- _DESCRIPTION OF THE TASK_:
Every record below must be returned word for word, with the pictures left out.

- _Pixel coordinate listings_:

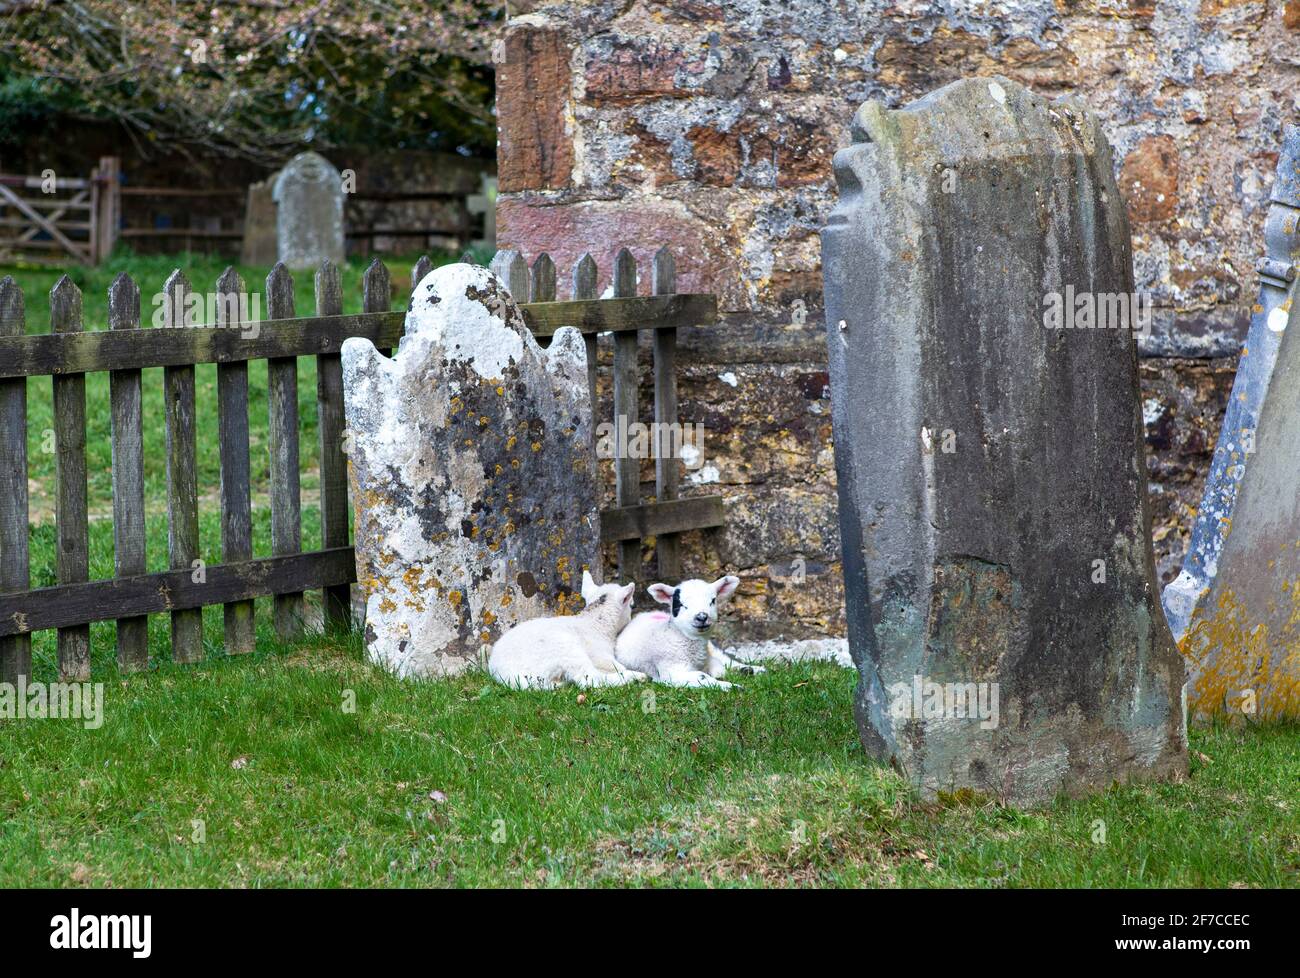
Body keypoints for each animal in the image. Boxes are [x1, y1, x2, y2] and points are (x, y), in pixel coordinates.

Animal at [486, 569, 647, 691]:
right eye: (631, 605)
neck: (594, 621)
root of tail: (507, 674)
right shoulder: (600, 656)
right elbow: (617, 666)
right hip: (566, 648)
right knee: (589, 679)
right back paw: (636, 676)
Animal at [616, 572, 764, 686]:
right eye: (681, 604)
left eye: (713, 600)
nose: (702, 617)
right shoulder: (671, 672)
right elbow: (703, 676)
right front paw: (731, 686)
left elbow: (719, 667)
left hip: (712, 648)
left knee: (727, 660)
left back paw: (753, 669)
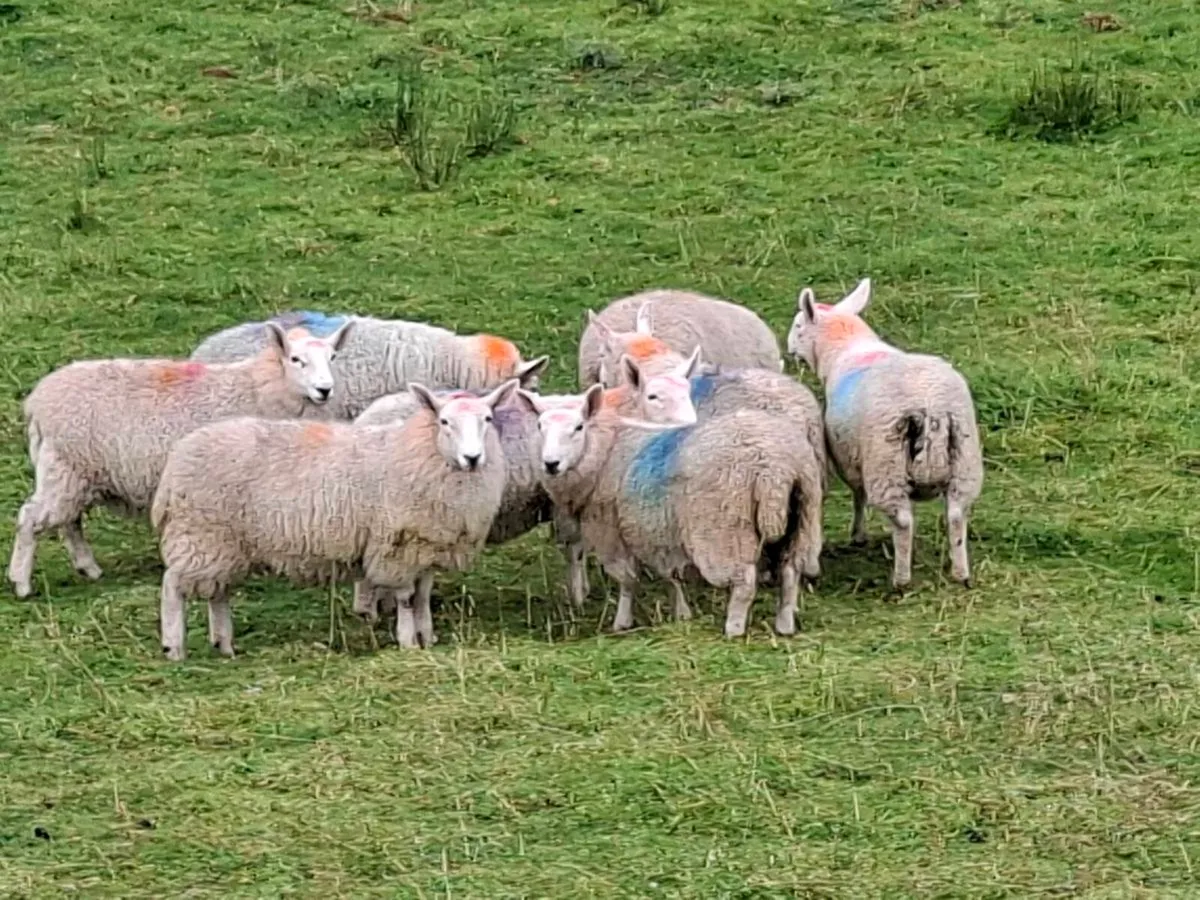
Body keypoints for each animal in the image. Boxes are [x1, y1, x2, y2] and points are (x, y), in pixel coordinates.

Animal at [7, 321, 354, 599]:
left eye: (333, 358)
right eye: (296, 360)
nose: (325, 389)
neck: (259, 388)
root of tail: (37, 401)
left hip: (74, 473)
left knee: (69, 521)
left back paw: (88, 568)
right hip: (65, 467)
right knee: (31, 518)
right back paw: (21, 583)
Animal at [151, 379, 520, 660]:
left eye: (488, 419)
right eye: (444, 422)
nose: (472, 458)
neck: (422, 452)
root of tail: (178, 458)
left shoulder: (428, 544)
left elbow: (423, 595)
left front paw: (426, 636)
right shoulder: (398, 548)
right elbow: (405, 597)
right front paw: (407, 641)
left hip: (224, 543)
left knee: (218, 591)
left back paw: (224, 644)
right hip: (201, 534)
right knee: (172, 586)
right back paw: (174, 647)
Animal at [350, 351, 703, 619]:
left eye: (688, 392)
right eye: (653, 396)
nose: (690, 426)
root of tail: (365, 418)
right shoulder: (562, 500)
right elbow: (574, 548)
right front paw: (578, 597)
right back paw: (369, 610)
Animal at [519, 384, 824, 638]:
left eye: (578, 427)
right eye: (539, 426)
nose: (550, 464)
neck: (605, 450)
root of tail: (774, 468)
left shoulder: (610, 530)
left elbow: (627, 579)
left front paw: (621, 621)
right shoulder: (657, 529)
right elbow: (670, 576)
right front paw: (681, 614)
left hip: (725, 529)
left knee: (744, 582)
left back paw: (733, 628)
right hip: (803, 516)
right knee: (790, 572)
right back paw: (785, 624)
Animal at [787, 277, 984, 589]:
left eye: (797, 326)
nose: (789, 348)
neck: (846, 346)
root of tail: (931, 408)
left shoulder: (847, 457)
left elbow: (858, 494)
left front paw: (858, 534)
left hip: (885, 462)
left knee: (902, 521)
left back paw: (901, 578)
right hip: (965, 461)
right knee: (956, 514)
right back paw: (961, 573)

- _SOLUTION TO THE EXERCISE_:
Body keypoints for each animal in the image. Boxes are [x1, y1, x2, y2] and points are (x, y), in pixel coordinates.

Animal at [486, 569, 647, 691]:
right eye: (631, 605)
neck: (594, 621)
root of tail: (507, 674)
right shoulder: (600, 656)
right elbow: (617, 666)
right hip: (566, 648)
right knee: (589, 679)
right back paw: (636, 676)
Animal at [616, 572, 764, 686]:
right eye: (681, 604)
left eye: (713, 600)
nose: (702, 617)
right shoulder: (671, 672)
right elbow: (703, 676)
right front paw: (731, 686)
left elbow: (719, 667)
left hip: (712, 648)
left knee: (727, 660)
left back paw: (753, 669)
Body keypoints for each animal in the image. Boxes are [x1, y1, x2, y2] and points are (x, y), in pixel coordinates.

Animal at [7, 321, 354, 599]:
left eye: (333, 358)
right eye: (296, 360)
nose: (325, 389)
neck: (259, 388)
root of tail: (37, 401)
left hip: (74, 473)
left knee: (69, 521)
left back paw: (88, 568)
right hip: (65, 467)
right knee: (31, 518)
right back paw: (21, 583)
Animal at [151, 379, 520, 660]:
left eye: (488, 419)
right eye: (444, 422)
nose: (472, 458)
neck: (422, 452)
root of tail: (178, 458)
left shoulder: (428, 544)
left elbow: (423, 595)
left front paw: (426, 636)
right shoulder: (398, 548)
right elbow: (405, 597)
right front paw: (407, 641)
left hip: (224, 543)
left knee: (218, 591)
left back paw: (224, 644)
right hip: (201, 534)
right knee: (172, 586)
right back paw: (174, 647)
Animal at [350, 351, 703, 619]:
left eye: (688, 392)
right eye: (653, 396)
nose: (690, 426)
root of tail: (365, 418)
right shoulder: (562, 500)
right elbow: (574, 548)
right front paw: (578, 597)
right back paw: (369, 610)
Animal at [519, 384, 824, 638]:
left eye: (578, 427)
right eye: (539, 426)
nose: (550, 464)
neck: (605, 450)
root of tail: (774, 468)
left shoulder: (610, 530)
left elbow: (627, 579)
left front paw: (621, 621)
right shoulder: (657, 529)
right elbow: (670, 576)
right front paw: (681, 614)
left hip: (725, 529)
left knee: (744, 582)
left back paw: (733, 628)
right hip: (803, 516)
right knee: (790, 572)
right back paw: (785, 624)
Animal at [787, 277, 984, 589]:
left eye: (797, 326)
nose: (789, 348)
neck: (846, 346)
root of tail: (931, 408)
left shoulder: (847, 457)
left elbow: (858, 494)
left front paw: (858, 534)
left hip: (885, 462)
left knee: (902, 521)
left back paw: (901, 578)
right hip: (965, 461)
right knee: (956, 514)
right back paw: (961, 573)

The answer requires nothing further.